[Problems to solve]
[a] In the Kanchi Manimozhiyar biography below, from which assembly constituency did he contest the 1962 Legislative Assembly elections?
[b] Please rewrite as a list the paragraph in the Kanchi Manimozhiyar biography that begins "Kanchi Manimozhiyar was born on 9 May 1900," keeping its main facts.
[c] According to the Kanchi Manimozhiyar biography that follows, why did the first editorial of Porvaal say the magazine did not care whether its words disgusted someone?

- Born: 9 May 1900 Kancheepuram, Madras Presidency, British India (Now Tamil Nadu, India)
- Died: 7 June 1972 (aged 72) Madras (now Chennai), Tamilnadu, India
- Other name: Manikavasagam
- Occupations: Social activist, Publisher, Politician, Social reformer
- Political party: Dravida Munnetra Kazhagam
- Movement: Social Justice, Self-respect
- Spouse: Abhirami Ammaiyyal
- Awards: Suyamariyathai Semmal

= Kanchi Manimozhiar =

Kanchi Manimozhiyar (9 May 1900 – 7 June 1972) - was a Tamil scholar, publisher, politician and social worker. He was the publisher and editor of the magazine Por Vaal, which had Dravidian movement views. He received many titles such as "Suyamariyathai Semmal".

== Life ==

Kanchi Manimozhiyar was born on 9 May 1900 in Kancheepuram, the capital of the Thondai Nadu, as the last son of the Tamil poet and textile merchant Perunagar Chengalvaraya Mudaliar. He studied at Kancheepuram Pachaiyappan School. His wife was Abhirami Ammaiyar. His eldest son is Professor M. Ilancheliyan, his younger son M. Natarajan, a building contractor and his daughter M. Tamil Selvi, who worked as a high school teacher. N. Ilavarasu is his grandson, and N. Kalaichelvi, N. Thenmozhi, N. Vasanthi are his granddaughters. He belongs to the Senguntha Kaikola Mudaliar community. He contested the 1962 Legislative assembly elections from the Thiagaraya Nagar assembly constituency on behalf of the DMK and was elected as a member of the Tamil Nadu Legislative Assembly.

== Publisher, editor ==
Kanchi Manimozhiyar started the weekly magazine Porvaal on August 16, 1947, and also served as its associate editor. Porvaal magazine was published in Tamilnadu for seven years from August 16, 1947, to August 8, 1954, and after a short break, published from January 5, 1957, to May 3, 1958, for almost nine years. "Our ambition is to tell the truth without cover up. No matter how disgusting it may be to someone, we do not care about it. We know only one direct way to speak the truth in our hearts. That one is enough. We have embarked on the serious work of taking Tamil Nadu on the path to a new world." These sentences were found in the editorial of the first issue of that magazine. From 1947 to 1949, Porvaal has worked well for the development of the Dravidar Kazhagam (DK) and for the development of the Dravida Munnetra Kazhagam (DMK), which was founded in 1949. In 1948, it provided excellent writings and illustrations to promote the anti-Hindi movement. It changed the situation where only newspapers run by a particular community could publish special edition on occasions. Porvaal published many special issues in a grand manner. Some of them are: Periyar's birthday special issue (September 1947), Pongal festival edition (1948, 1951, 1958), DMK first anniversary special issue (1950), "Parasakthi" Tamil movie victory issue (December 1952), Kalaivanar N. S. Krishnan memorial special issue (September 1957) etc. were very well received by the people.

[Supplied data]
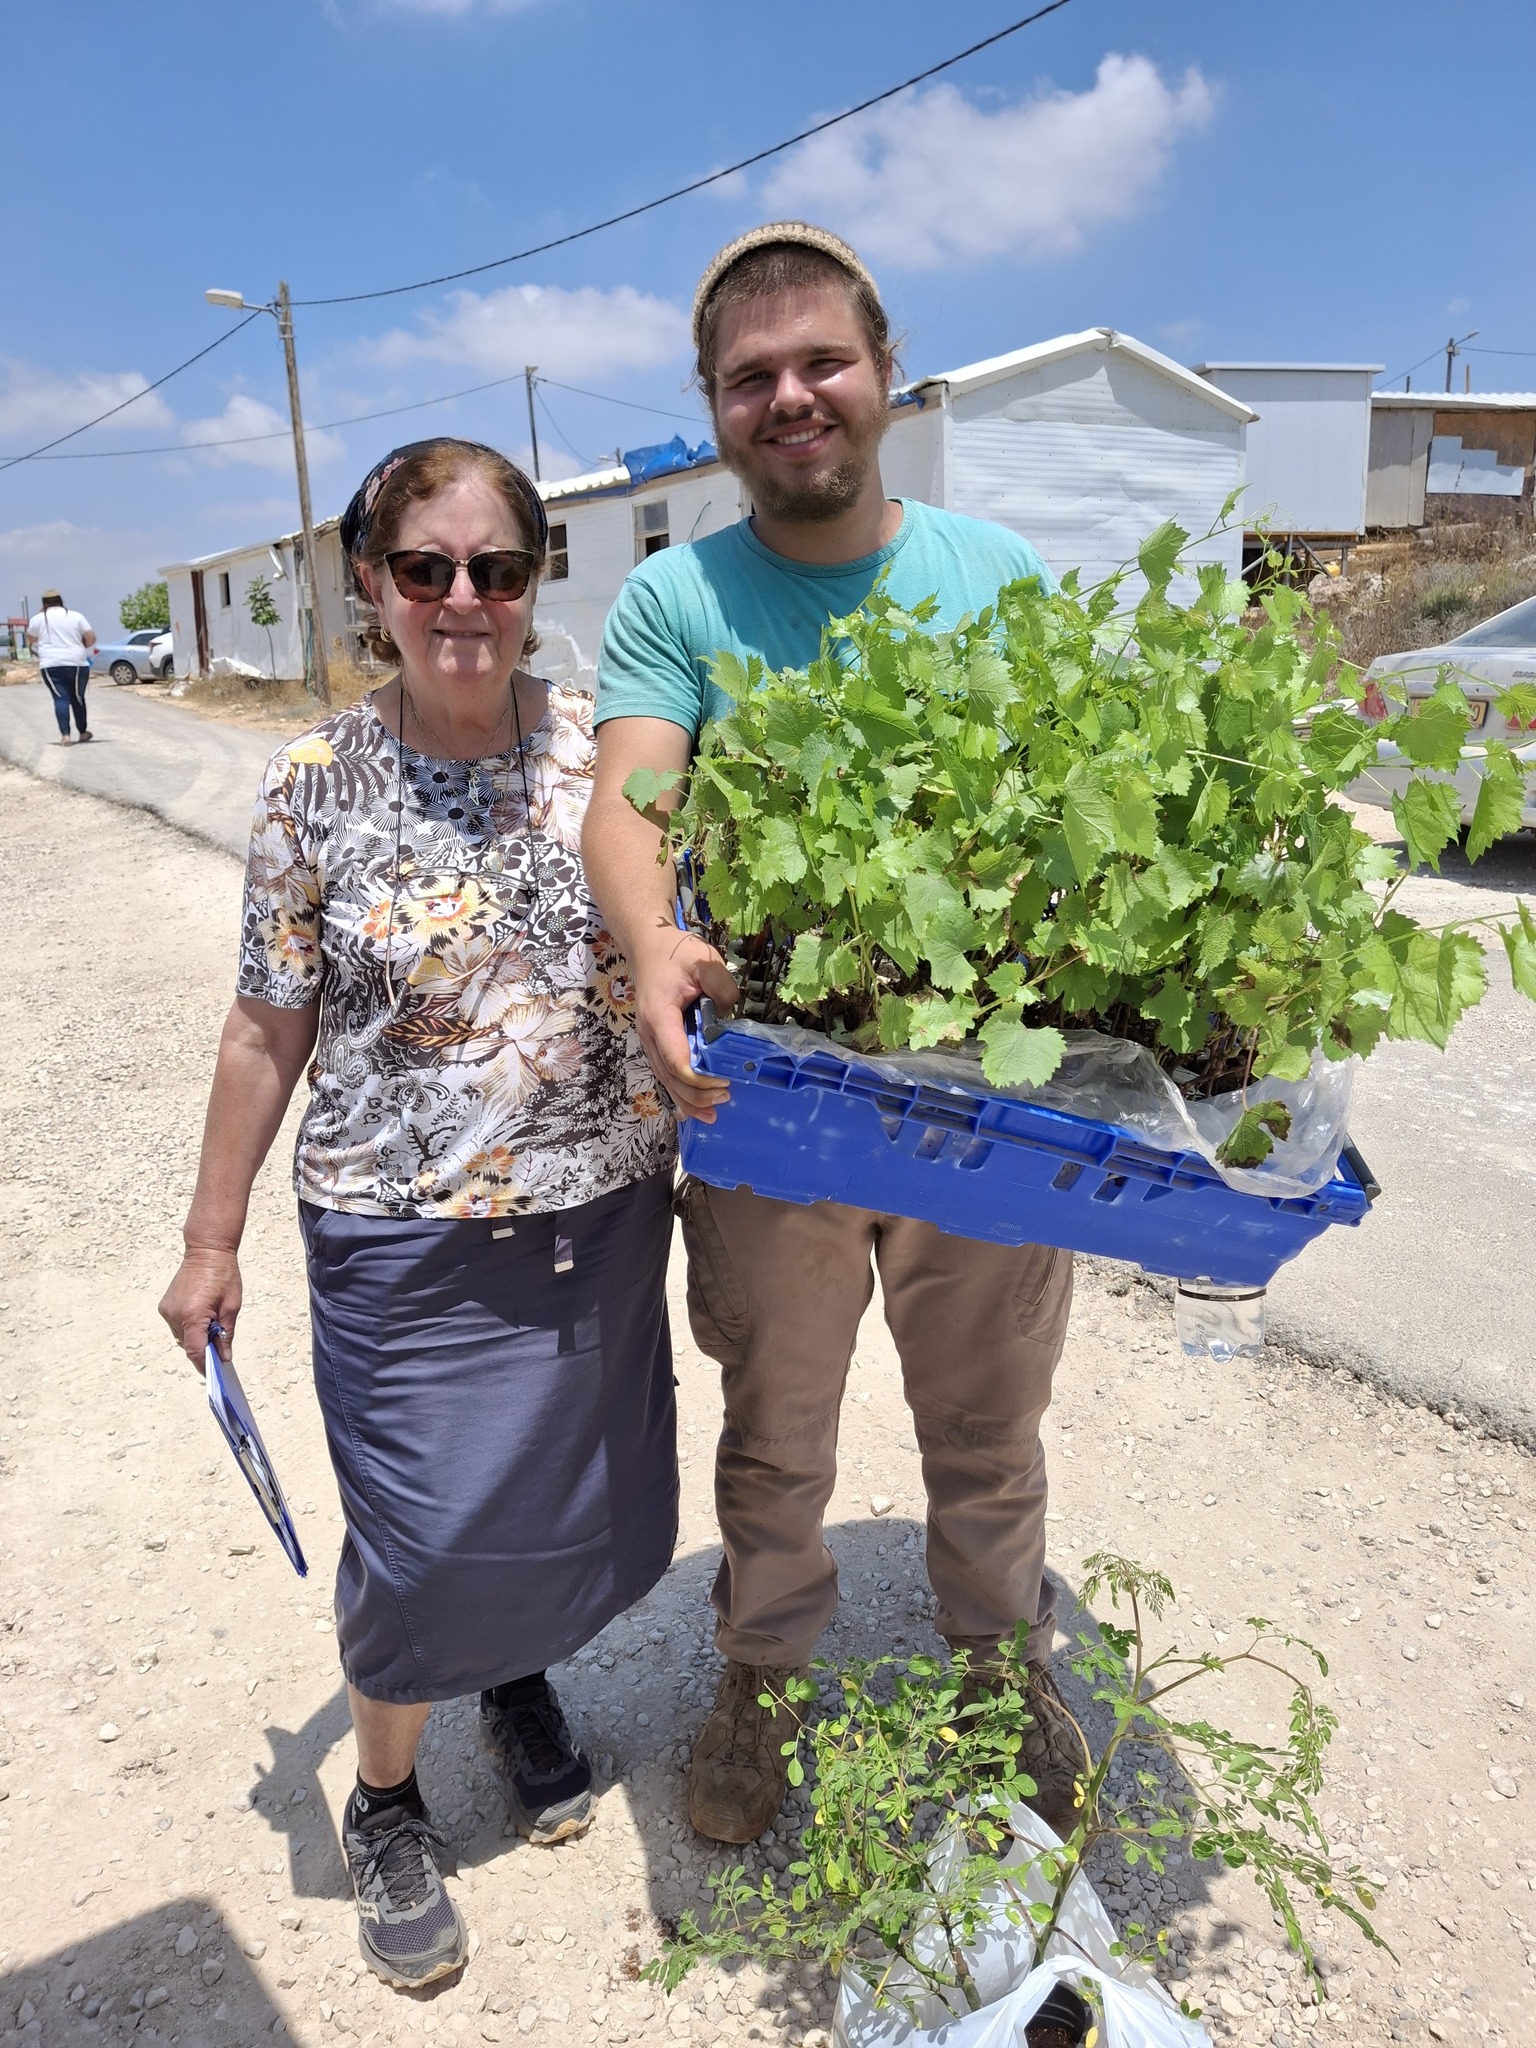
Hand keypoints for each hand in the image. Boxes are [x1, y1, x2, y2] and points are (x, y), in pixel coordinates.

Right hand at [158, 1246, 241, 1371]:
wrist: (207, 1251)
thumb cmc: (224, 1276)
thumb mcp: (231, 1307)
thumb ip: (225, 1334)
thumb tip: (224, 1357)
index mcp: (192, 1315)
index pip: (195, 1351)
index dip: (204, 1365)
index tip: (214, 1373)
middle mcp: (175, 1315)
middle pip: (188, 1345)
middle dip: (203, 1350)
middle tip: (220, 1349)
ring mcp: (167, 1311)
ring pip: (182, 1337)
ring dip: (196, 1338)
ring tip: (212, 1327)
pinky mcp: (165, 1306)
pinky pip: (177, 1326)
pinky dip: (189, 1327)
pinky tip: (202, 1318)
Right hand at [632, 928, 739, 1121]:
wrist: (649, 948)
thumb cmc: (674, 953)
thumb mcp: (702, 960)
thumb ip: (721, 984)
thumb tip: (730, 1012)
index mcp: (659, 1016)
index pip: (675, 1058)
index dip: (698, 1077)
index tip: (723, 1081)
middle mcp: (649, 1034)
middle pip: (670, 1076)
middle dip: (697, 1094)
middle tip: (726, 1097)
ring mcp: (650, 1041)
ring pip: (666, 1080)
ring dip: (688, 1100)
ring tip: (713, 1113)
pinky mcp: (656, 1043)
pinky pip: (666, 1073)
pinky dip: (681, 1093)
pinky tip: (696, 1108)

[Answer section]
[a] Thiagaraya Nagar

[b]
- Born 9 May 1900 in Kancheepuram, capital of the Thondai Nadu
- Last son of Perunagar Chengalvaraya Mudaliar, a Tamil poet and textile merchant
- Studied at Kancheepuram Pachaiyappan School
- Wife: Abhirami Ammaiyar
- Children: eldest son Professor M. Ilancheliyan; younger son M. Natarajan, a building contractor; daughter M. Tamil Selvi, a high school teacher
- Grandson: N. Ilavarasu; granddaughters: N. Kalaichelvi, N. Thenmozhi, N. Vasanthi
- Community: Senguntha Kaikola Mudaliar
- Contested the 1962 Legislative Assembly elections from the Thiagaraya Nagar constituency for the DMK and was elected to the Tamil Nadu Legislative Assembly

[c] The editorial said the magazine's ambition was to tell the truth without cover up. It claimed to know only one direct way to speak the truth in its heart and called that one way enough.